IIdentity identity = HttpContext.Current.User.Identity;
string[] roles = lookUpRoleListFromXmlFile(identity);    // pseudo-code
IPrincipal userWithRoles = new GenericPrincipal(identity, roles);

Armed with userWithRoles, we just need to patch it into the appropriate places:

HttpContext.Current.User = userWithRoles;
Thread.CurrentPrincipal = userWithRoles;

We have discarded the original principal (but kept the original identity) and patched in our custom one. That’s about it. Any authorization requests are evaluated against the new GenericPrincipal and hence the group/role list that we substituted.
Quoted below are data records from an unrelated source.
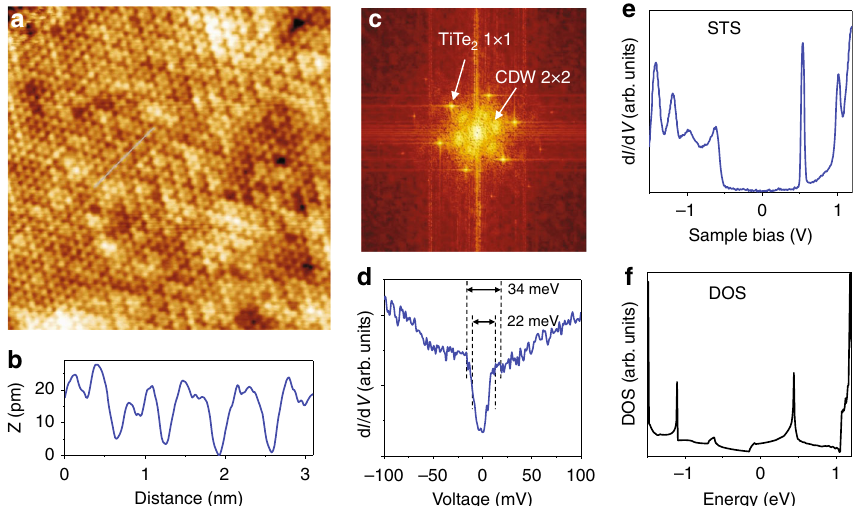
Fig. 4 STM/STS data for single-layer TiTe 2 at 4.2 K. a An image taken from 1-TL TiTe 2 . It shows the triangular lattice of the top Te atomic layer. The experimental conditions are: size 12 × 12 nm, sample bias 105 mV, and tunneling current 1.0 nA. The pattern also shows a weak (2 × 2) modulation that is interrupted by domain boundaries. b The height pro fi le along the light blue line, reveals a (2 × 2) height modulation of just about 5 pm. c A pattern derived from the Fourier transform of the image. The (1 × 1) lattice spots are sharp; the (2 × 2) CDW spots are weak and broad. d A STS differential conductance curve revealing a pseudogap at the Fermi level. e STS data over a wide energy range. f Computed density of states (DOS) for 1-TL TiTe 2 . The peak positions are in close agreement with those in the STS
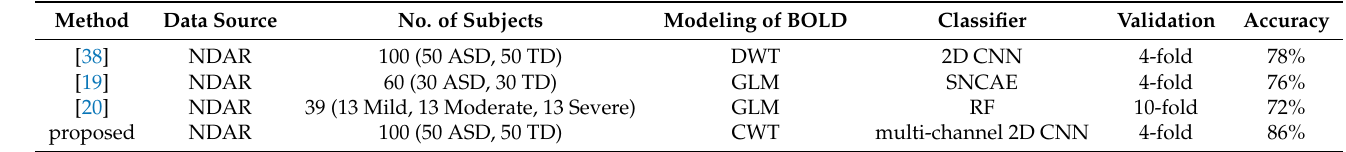
Table 4. A comparison of the proposed CAD system with other GLM-based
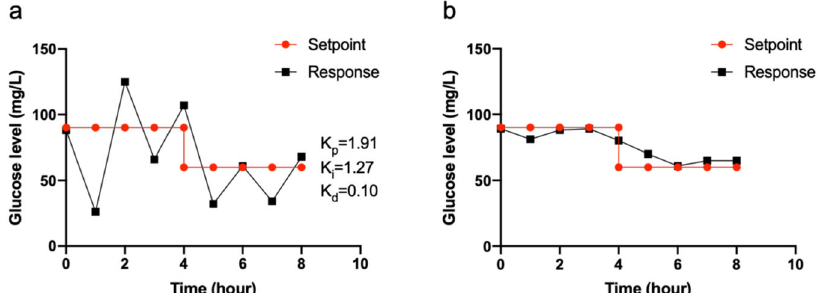
Fig. 6 Glucose level in the bioreactor. a PID controller. b GMPC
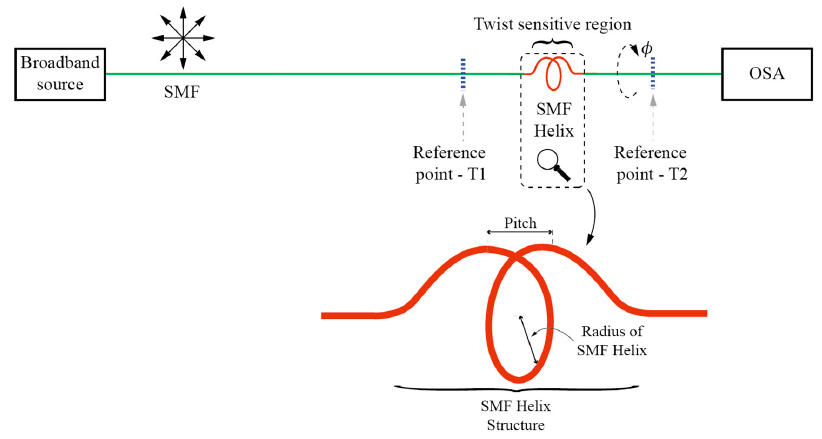
Figure 6. Modal MZI twist sensor experimental setup and illustration of the fabricated SMF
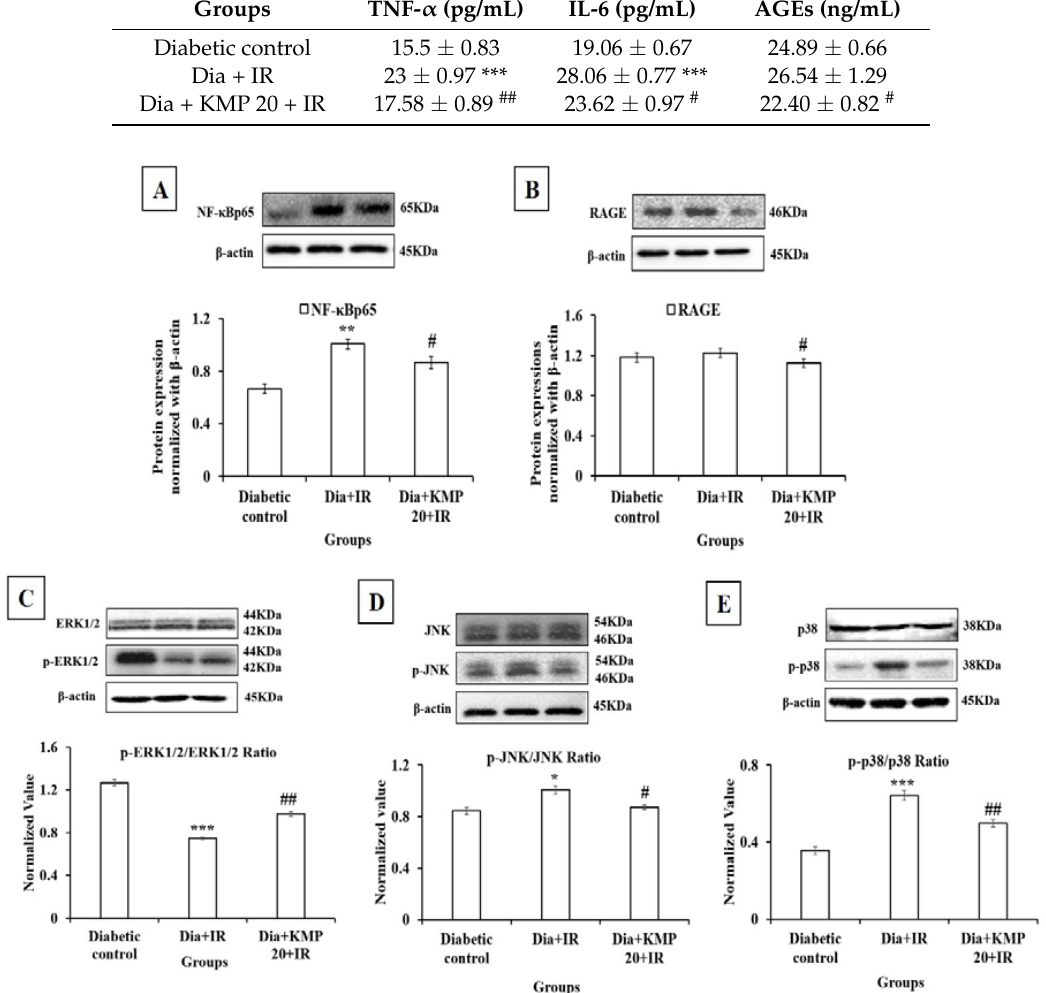
Figure 3. Effect of kaempferol on ( A ) NF- κBp65; ( B ) RAGE; ( C ) ERK1/2, p-ERK1/2; ( D ) JNK, p-JNK; ( E ) p38, p- p38. Protein expressions are normalized with β -actin. All the values are expressed as mean ± S.E.M.; n = 3 in each group. * p < 0.05; ** p < 0.01, *** p < 0.001 vs. diabetic control; # p < 0.05; ## p < 0.01 vs. Dia + IR.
An additional feature I would like to point out is caching of the users/roles as you probably don’t want to parse a XML file on every request. The users/roles list will auto-refresh if the underlying ~/App_Data/Impostors.xml file changes. Let’s see how this works. We store a Dictionary<string, string[]> in the ASP.NET Cache, which contains users versus roles as parsed from the ~/App_Data/Impostors.xml file. If it doesn’t exist in the Cache, we parse the XML file and insert it into the Cache along with a CacheDependency like this:

HttpContext.Current.Cache.Insert(“ImpostorCache”, impostors, new CacheDependency(pathToImpostorsFile));

When the underlying file changes, the entry is flushed from the cache. The next time the code runs, the cache is re-populated with the contents of the updated ~/App_Data/Impostors.xml.

One last point… The ImpostorHttpModule is meant for development/testing purposes, which means that I haven’t optimized it for performance, but for ease of implementation and comprehension.

So there you have it – the ImpostorHttpModule. Hopefully you have a better appreciation for the power and extensibility built into ASP.NET as well as some cool ideas of what else you can implement using HttpModules. Full source code can be found here.